Intuitively we think of the mean and standard deviation as the center and spread for a normal distribution. Further, a good rule of thumb for normal distributions is that two-thirds of the population falls symmetrically within 1 standard deviation from the mean. About 95% fall within 2 standard deviations.

However, *none* of this is true for non-symmetric distributions. The mean is not at the center and the general rule of thumb for the spread no longer works. However, once you identify your distribution you can calculate percentiles in order to find the center and spread of the population.

For example, if you want to find the middle value (median) and the range in which the middle 95% of a nonnormal population falls, calculate the 2.5^{th}, 50^{th}, and 97.5^{th} percentiles (97.5 - 2.5 = 95). The median is the 50^{th} percentile; half of the population are above the median and half are below.

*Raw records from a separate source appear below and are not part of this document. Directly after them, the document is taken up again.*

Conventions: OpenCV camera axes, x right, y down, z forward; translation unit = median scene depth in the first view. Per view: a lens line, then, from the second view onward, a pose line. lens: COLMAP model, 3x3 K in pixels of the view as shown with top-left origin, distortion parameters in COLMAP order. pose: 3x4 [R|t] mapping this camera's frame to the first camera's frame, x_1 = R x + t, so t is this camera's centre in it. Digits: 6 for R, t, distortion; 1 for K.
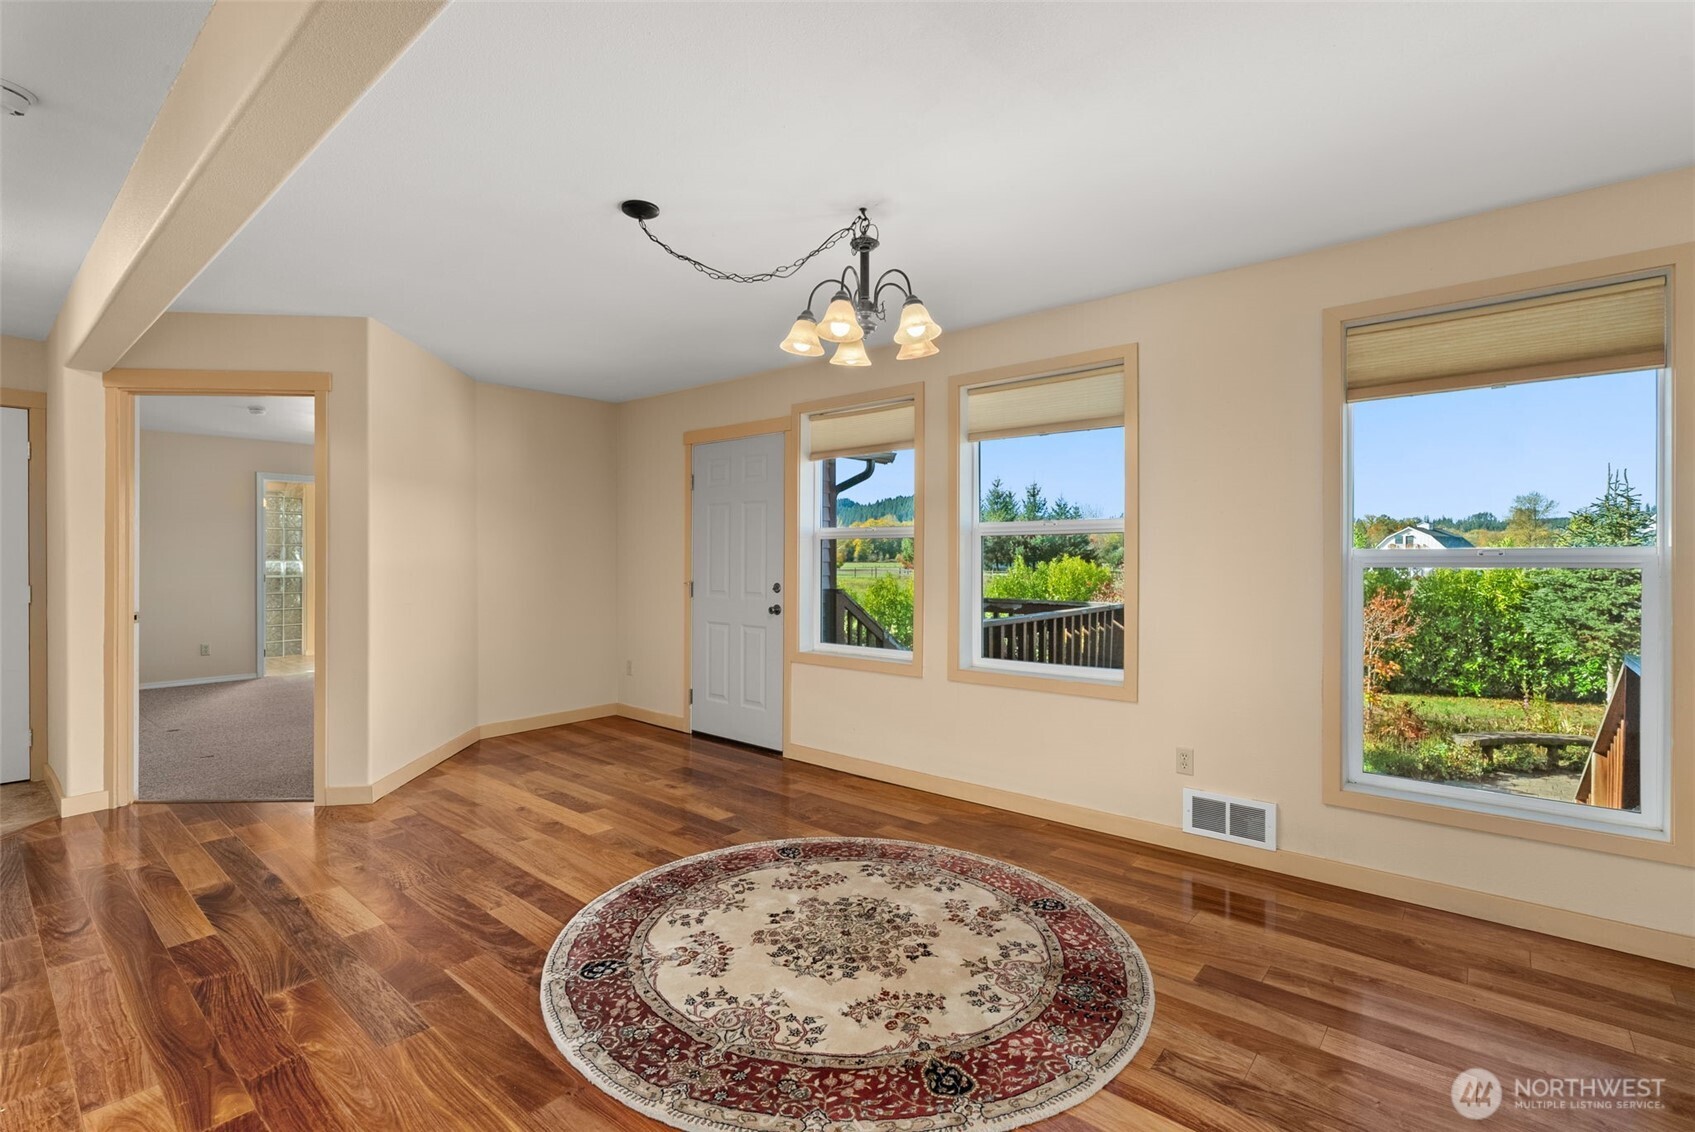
lens RADIAL K [[771.2, 0, 842.9], [0, 771.2, 551.3], [0, 0, 1]] dist [-0.000278, -0.000746]
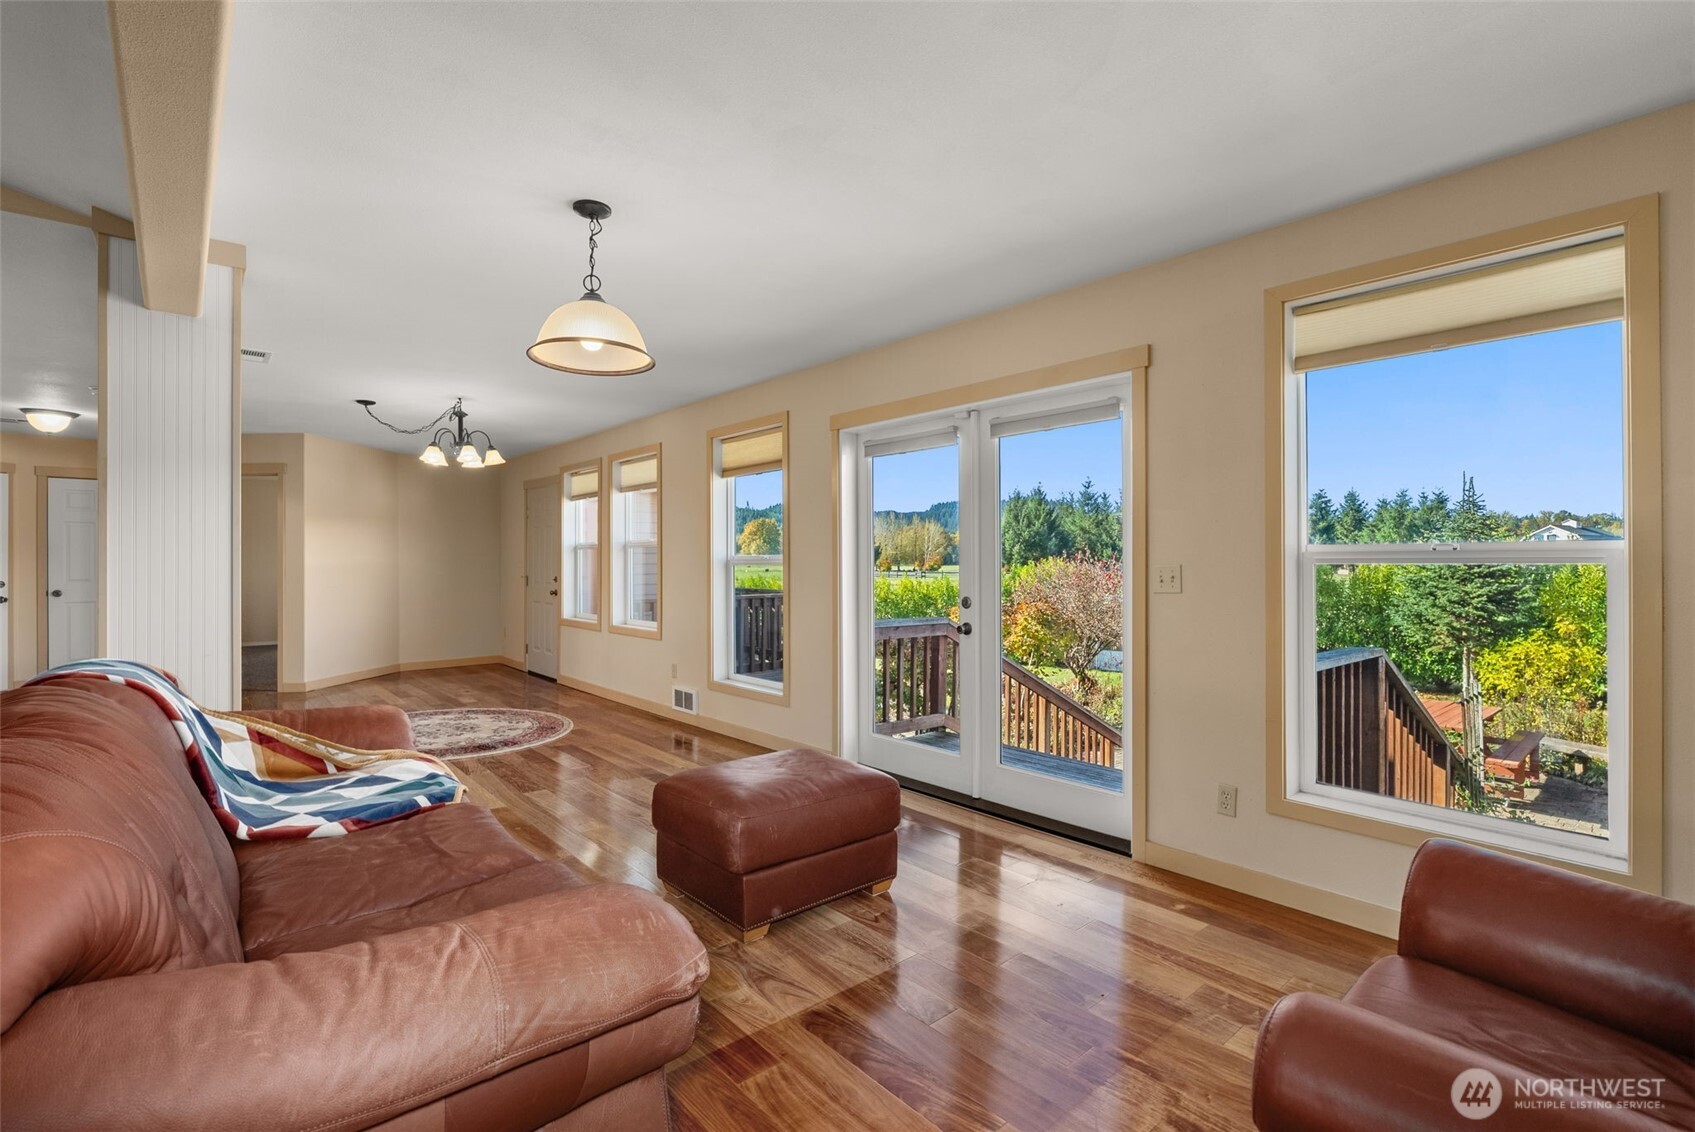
lens RADIAL K [[771.2, 0, 850.4], [0, 771.2, 558.5], [0, 0, 1]] dist [-0.000278, -0.000746]
pose [[0.989331, -0.001635, -0.145675, 0.774308], [0.002648, 0.999974, 0.006759, -0.006389], [0.145660, -0.007073, 0.989309, -0.526892]]
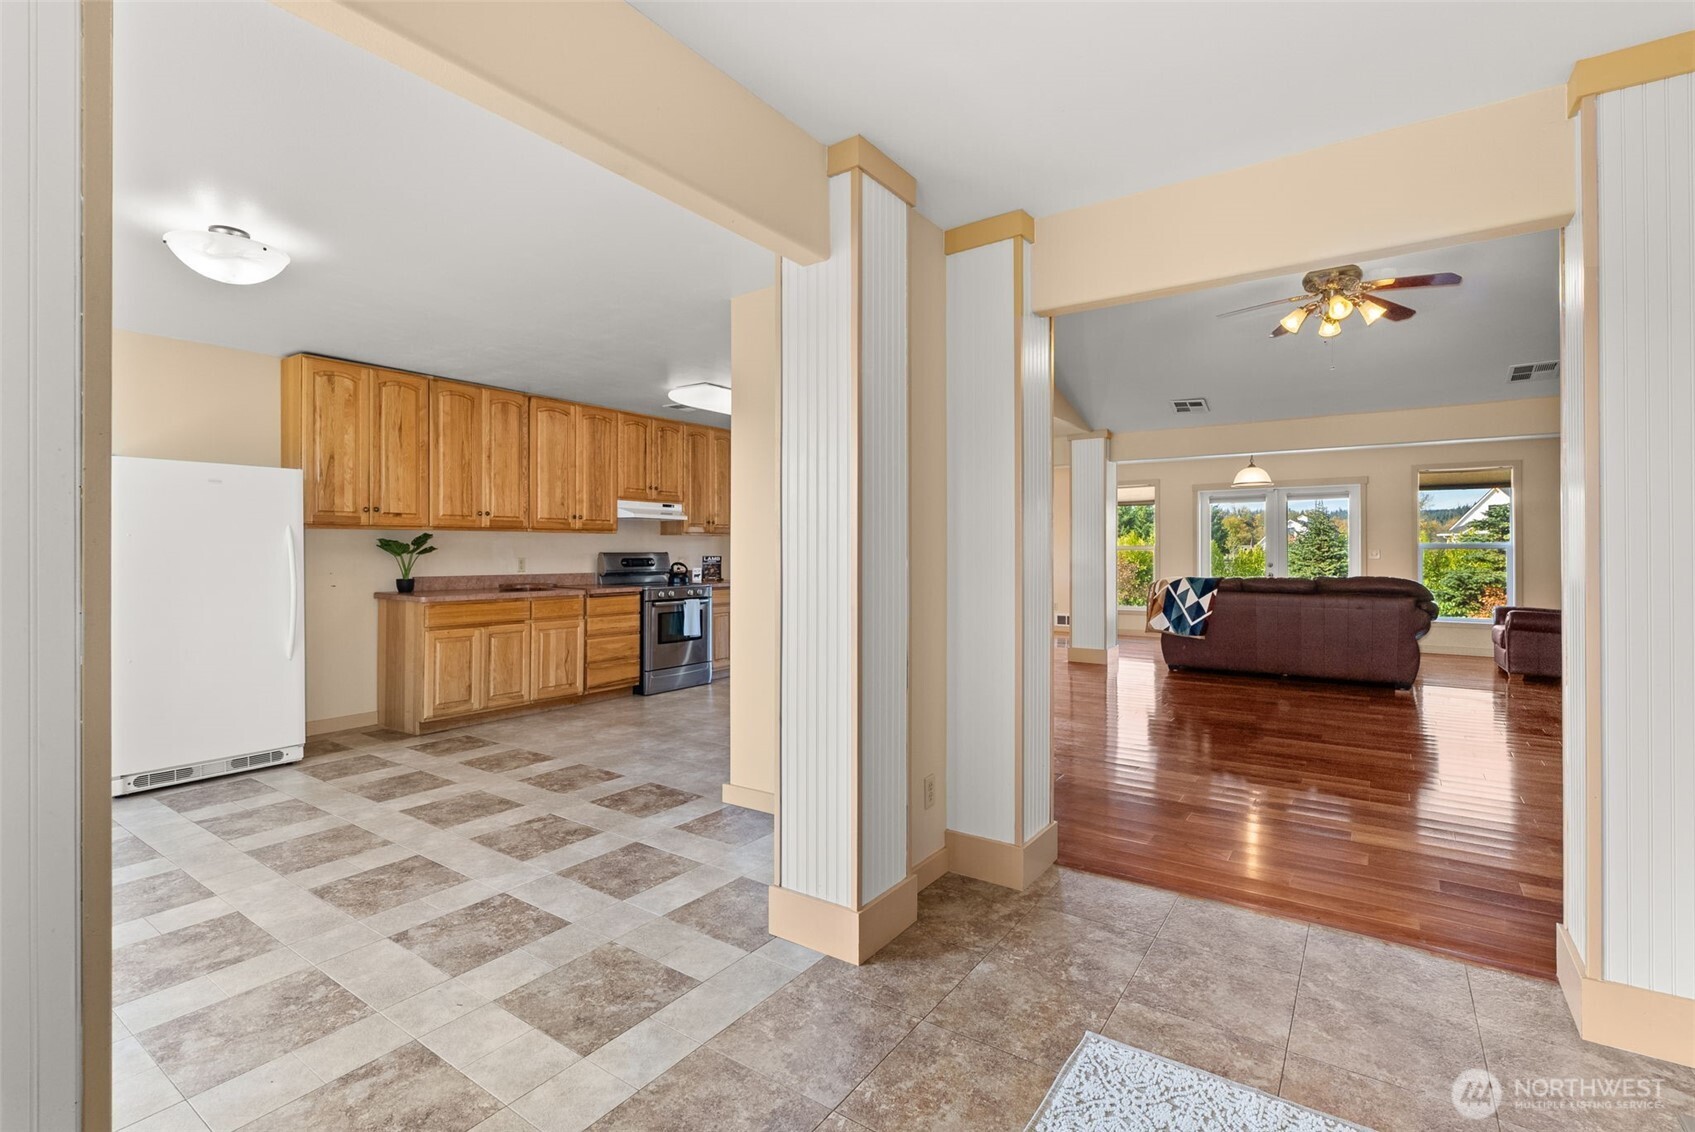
lens RADIAL K [[771.2, 0, 846.2], [0, 771.2, 554.2], [0, 0, 1]] dist [-0.000278, -0.000746]
pose [[0.996285, 0.000934, 0.086115, -0.554979], [-0.002495, 0.999834, 0.018026, -0.012721], [-0.086084, -0.018174, 0.996122, -1.692577]]
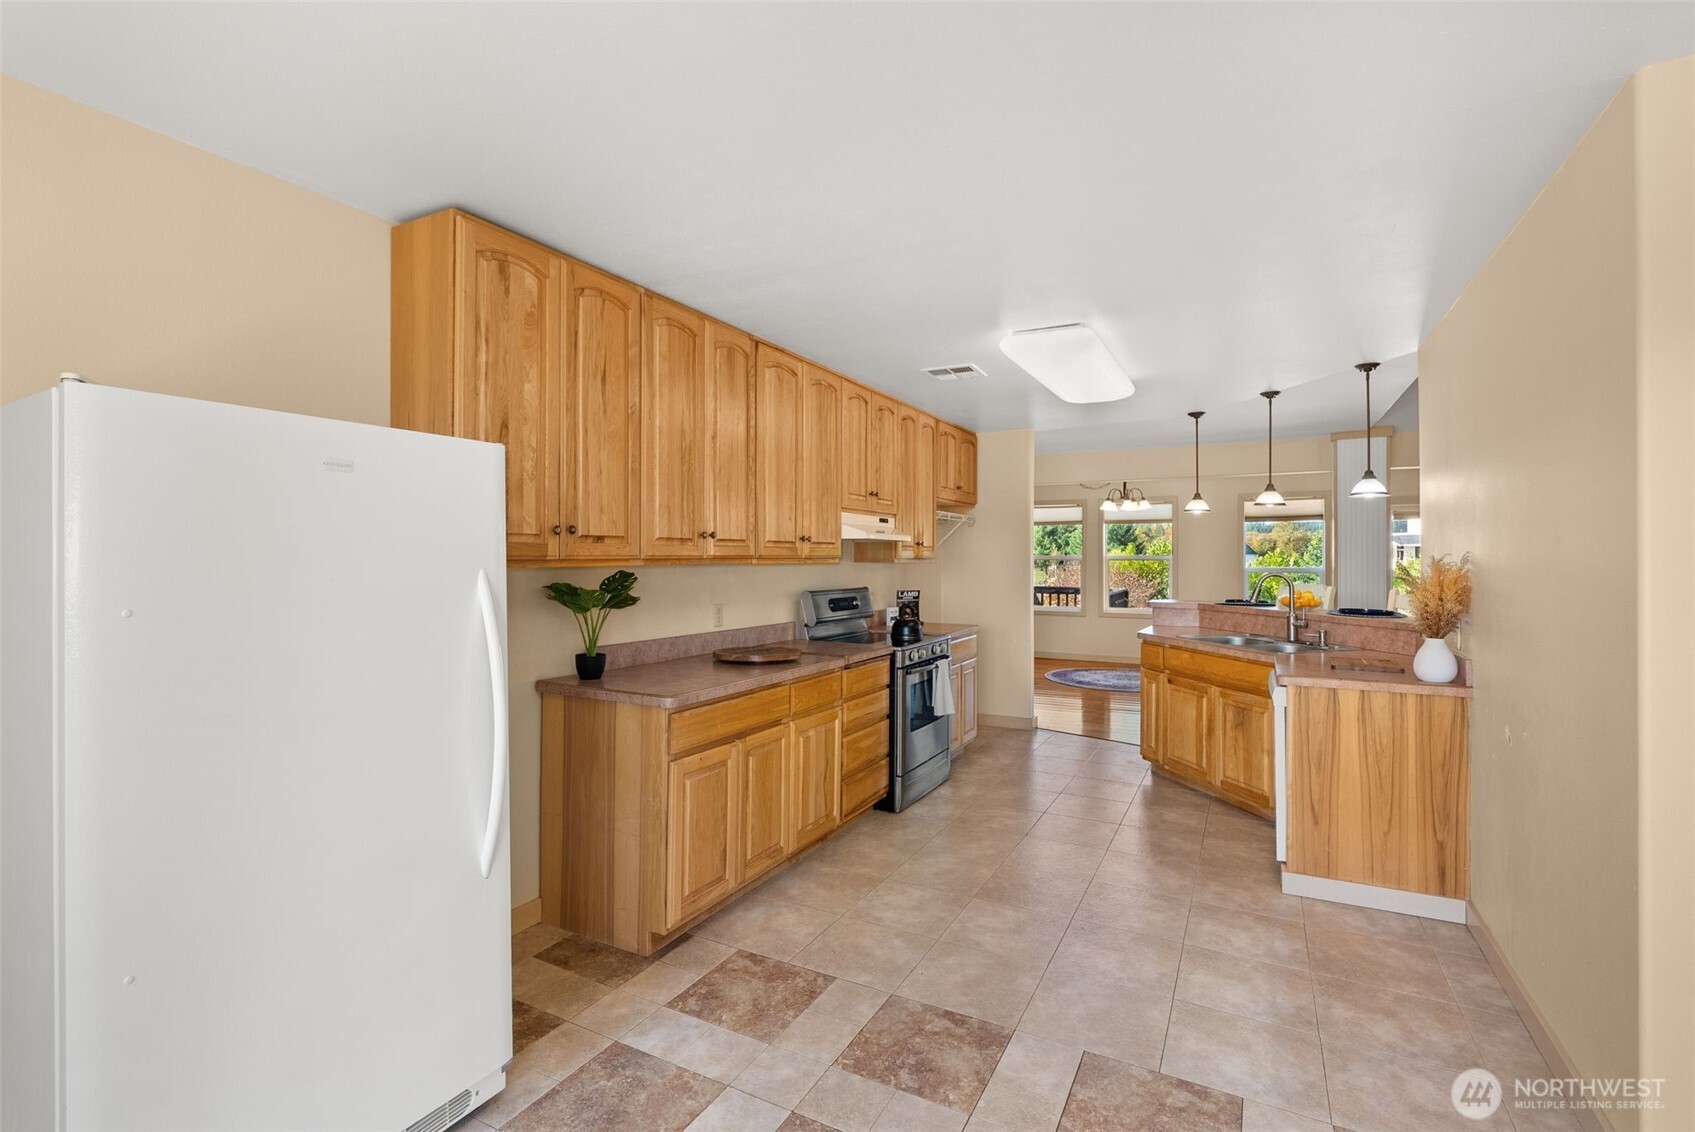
lens RADIAL K [[771.2, 0, 843.2], [0, 771.2, 556.9], [0, 0, 1]] dist [-0.000278, -0.000746]
pose [[0.979653, 0.001897, 0.200689, -1.034711], [-0.003556, 0.999962, 0.007906, -0.039095], [-0.200667, -0.008459, 0.979623, -1.152213]]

We'll calculate the body fat percentages that correspond to the 2.5^{th}, 50^{th}, and 97.5^{th} percentiles. Also, let's see what percentile corresponds to the upper limit of the supposed ideal body fat range: 24%.

To do this, you'll need to open the data, which you can find here.

- In Minitab, go to
**Graph > Probability Plot > Single.** - In the main dialog, enter %Fat as the
**Graph Variable**. - Click the
**Distribution**button and choose 3-parameter Weibull. Click**OK**. - Click the
**Scale**button, and uncheck the**Adjust x-scale for threshold . . .**checkbox. This produces a curved distribution fit line but allows the percentiles to be read straight off the graph. - Still under
**Scale**, click the**Percentile Lines**tab, and fill it out as shown below to produce our desired percentiles. Click**OK**in all dialogs.

We get the following graph:

We already knew that these data follow this distribution from before, and the output reconfirms it. The data points follow the center line and the p-value in the legend is greater than 0.500, which is greater than any common alpha value. Hence, these data follow the 3-parameter Weibull distribution.

In the graph, the data values are on the X-axis and the percentiles are on the Y-axis. For this population, the 50th percentile (the median) corresponds to a body fat percentage of 27.6%. 95% of the population should fall between the 2.5^{th} and 97.5^{th} percentiles, which correspond to 18.0% and 44.5% body fat. Because of the non-symmetric shape of the distribution, the median (27.6) is closer to the low value than the high value.

24% body fat corresponds to the 29^{th} percentile. 24% is the top end of the ideal range recommended by the Web site but it is a fairly low percentile for this population. Said another way, 71% of the population exceeds the upper limit of the range. Yikes!

## Closing Thoughts

For the issue relating to the ideal body fat range, it's fairly clear that something is going on here. I'm not a health expert, so I don't know the answer. However, it appears that either the range is incorrect or a large majority (71%) of 14-year-old girls exceed the recommended range. Only 20% actually fall within the range. However, with a few simple tools in Minitab, we have brought the implications of these data to life! Just as important, we can easily present these results to others in an easy-to-understand manner.

I hope after reading this you're more comfortable with nonnormal distributions and can see the advantages of identifying your data's distribution. I’ve shown how you can transcend your raw sample data and make useful inferences about the larger population that your data represent. You can safely embrace your nonnormal data!